Now that we have all the requirements in place, let’s deploy a Launch template that will be used by the Auto Scaling group to deploy ECS Windows containers instances:

## Launch Template
data "aws_ami" "ecs_optimized_ami" {
  most_recent = true
  owners      = ["amazon"]
  filter {
    name   = "name"
    values = ["Windows_Server-2019-English-Core-ECS_Optimized-*"]
  }
}
resource "aws_launch_template" "ecs_container_instances" {
  name                   = "ECS Windows container instance"
  image_id               = data.aws_ami.ecs_optimized_ami.id
  instance_type          = "t3.large"
  vpc_security_group_ids = [aws_security_group.ecs_container_instances_ingress.id]
…

As the final step to deploy an ECS Windows container instance, let’s deploy an Auto Scaling group that uses the preceding Launch template:

## Auto_Scaling_Group
resource "aws_autoscaling_group" "asg_ecs_cluster" {
  name                = "ecs-asg"
  desired_capacity    = "1"
  max_size            = "10"
  min_size            = "1"
  vpc_zone_identifier = data.aws_subnets.private_subnets.ids
  force_delete        = true
  enabled_metrics     = local.asg_metrics
  launch_template {
    id      = aws_launch_template.ecs_container_instances.id
    version = aws_launch_template.ecs_container_instances.latest_version
  }
  instance_refresh {
…

At this point, we have an ECS cluster with an ECS Windows container instance and roles, policies, and auto-scaling properly set up.
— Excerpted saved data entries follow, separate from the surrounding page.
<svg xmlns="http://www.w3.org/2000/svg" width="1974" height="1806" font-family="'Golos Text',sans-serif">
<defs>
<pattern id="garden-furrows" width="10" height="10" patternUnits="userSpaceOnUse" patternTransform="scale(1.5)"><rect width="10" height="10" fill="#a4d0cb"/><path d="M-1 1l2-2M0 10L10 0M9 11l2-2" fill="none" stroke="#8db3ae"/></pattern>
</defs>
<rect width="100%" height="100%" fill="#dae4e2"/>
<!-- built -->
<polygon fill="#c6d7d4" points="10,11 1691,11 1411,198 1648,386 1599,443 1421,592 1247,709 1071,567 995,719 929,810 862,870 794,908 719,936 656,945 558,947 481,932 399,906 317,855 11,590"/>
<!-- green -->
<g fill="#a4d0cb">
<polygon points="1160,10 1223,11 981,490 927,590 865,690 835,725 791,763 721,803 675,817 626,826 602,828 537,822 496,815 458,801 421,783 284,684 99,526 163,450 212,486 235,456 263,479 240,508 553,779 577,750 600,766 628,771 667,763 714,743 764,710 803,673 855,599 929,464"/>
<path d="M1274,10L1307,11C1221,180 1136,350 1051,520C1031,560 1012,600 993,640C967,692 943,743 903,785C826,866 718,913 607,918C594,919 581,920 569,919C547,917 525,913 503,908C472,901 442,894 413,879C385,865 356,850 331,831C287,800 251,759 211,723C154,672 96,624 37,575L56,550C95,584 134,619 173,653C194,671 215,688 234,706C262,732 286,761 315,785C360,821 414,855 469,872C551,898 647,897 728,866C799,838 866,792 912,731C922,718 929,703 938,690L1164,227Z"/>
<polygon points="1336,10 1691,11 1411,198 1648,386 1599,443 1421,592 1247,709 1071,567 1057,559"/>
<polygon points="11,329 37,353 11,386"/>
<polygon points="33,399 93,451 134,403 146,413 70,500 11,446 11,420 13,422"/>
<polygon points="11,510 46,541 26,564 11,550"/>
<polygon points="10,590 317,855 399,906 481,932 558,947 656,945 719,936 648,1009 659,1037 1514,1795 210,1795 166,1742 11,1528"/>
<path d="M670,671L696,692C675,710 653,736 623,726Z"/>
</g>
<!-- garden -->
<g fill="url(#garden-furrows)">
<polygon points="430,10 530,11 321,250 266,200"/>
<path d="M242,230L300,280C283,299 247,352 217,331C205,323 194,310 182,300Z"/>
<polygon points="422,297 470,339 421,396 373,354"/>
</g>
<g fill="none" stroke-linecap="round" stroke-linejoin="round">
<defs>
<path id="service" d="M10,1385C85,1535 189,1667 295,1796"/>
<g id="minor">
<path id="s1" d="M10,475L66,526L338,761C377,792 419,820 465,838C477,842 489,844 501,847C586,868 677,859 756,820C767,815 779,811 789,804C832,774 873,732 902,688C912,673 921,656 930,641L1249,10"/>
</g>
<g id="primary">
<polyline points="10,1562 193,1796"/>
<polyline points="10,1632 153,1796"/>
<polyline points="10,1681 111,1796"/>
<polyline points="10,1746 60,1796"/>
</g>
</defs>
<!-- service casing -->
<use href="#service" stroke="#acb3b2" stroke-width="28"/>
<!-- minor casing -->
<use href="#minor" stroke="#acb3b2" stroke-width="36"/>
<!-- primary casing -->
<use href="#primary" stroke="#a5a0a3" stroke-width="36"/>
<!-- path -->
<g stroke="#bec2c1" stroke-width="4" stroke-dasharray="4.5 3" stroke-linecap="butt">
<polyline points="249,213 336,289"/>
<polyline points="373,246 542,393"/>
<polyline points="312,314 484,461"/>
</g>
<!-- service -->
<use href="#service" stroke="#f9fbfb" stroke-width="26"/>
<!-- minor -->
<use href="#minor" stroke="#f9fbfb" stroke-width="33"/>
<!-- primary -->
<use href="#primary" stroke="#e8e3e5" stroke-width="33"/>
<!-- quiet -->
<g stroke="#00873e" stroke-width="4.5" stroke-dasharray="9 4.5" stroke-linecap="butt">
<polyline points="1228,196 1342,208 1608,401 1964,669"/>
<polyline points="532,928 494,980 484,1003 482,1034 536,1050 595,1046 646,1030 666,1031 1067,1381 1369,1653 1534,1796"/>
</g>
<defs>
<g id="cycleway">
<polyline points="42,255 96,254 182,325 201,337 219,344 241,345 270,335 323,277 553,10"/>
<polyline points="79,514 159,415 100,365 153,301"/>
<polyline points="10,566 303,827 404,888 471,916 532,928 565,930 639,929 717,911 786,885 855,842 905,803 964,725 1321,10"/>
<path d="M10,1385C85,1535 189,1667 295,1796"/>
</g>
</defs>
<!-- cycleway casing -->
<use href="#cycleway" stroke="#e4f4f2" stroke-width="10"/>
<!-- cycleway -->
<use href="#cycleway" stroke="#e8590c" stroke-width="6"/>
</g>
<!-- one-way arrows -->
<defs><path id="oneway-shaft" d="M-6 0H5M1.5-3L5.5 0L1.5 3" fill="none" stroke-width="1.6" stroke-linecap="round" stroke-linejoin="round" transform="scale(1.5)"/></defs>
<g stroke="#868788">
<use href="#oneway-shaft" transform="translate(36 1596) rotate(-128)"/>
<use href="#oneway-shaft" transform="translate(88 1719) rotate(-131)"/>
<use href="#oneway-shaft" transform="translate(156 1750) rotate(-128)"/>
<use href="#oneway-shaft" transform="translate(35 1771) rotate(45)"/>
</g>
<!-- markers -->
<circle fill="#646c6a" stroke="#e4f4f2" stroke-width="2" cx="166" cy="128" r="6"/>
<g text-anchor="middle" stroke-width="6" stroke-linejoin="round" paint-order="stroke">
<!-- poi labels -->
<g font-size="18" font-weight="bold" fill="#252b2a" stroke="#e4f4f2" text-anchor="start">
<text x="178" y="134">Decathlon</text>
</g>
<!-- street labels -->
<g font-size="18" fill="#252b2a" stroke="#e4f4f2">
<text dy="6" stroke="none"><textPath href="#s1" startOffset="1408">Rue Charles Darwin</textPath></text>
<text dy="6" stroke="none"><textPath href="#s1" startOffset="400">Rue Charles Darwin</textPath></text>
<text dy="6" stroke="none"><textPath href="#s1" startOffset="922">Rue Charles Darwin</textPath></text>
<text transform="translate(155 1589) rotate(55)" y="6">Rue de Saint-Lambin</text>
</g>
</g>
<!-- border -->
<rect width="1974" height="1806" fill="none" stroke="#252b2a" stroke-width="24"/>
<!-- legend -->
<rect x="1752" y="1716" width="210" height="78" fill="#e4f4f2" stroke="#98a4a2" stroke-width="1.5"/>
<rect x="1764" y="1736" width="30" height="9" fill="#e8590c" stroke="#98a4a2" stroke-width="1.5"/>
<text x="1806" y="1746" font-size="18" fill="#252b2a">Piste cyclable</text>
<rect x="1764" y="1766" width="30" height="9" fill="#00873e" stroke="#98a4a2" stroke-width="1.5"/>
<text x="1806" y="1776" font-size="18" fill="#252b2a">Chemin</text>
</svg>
The deployment we just did looks like the following figure:

Figure 4.4 – ECS Windows container instances deployment

Congratulations, you have accomplished a lot! We just finished the deployment of an Amazon ECS cluster using the AWS best practices. This cluster is prepared to receive thousands of simultaneous connections, which will scale out to a maximum of 10 Windows container instances to handle the traffic.

Summary

In this chapter, we learned about the differences between ECS-optimized Windows AMIs and how to bootstrap an Amazon ECS agent; then, we delved into the four pillars to right-size a Windows container instance. Finally, we deployed an ECS Windows container instance and its requirements, such as a security group, a Launch template, and Auto Scaling group.

In Chapter 5, Deploying an EC2 Windows-Based Task, we will dive deep into ECS task definitions, gMSA support, and persistent storage. Then, we will deploy a Windows task using Terraform.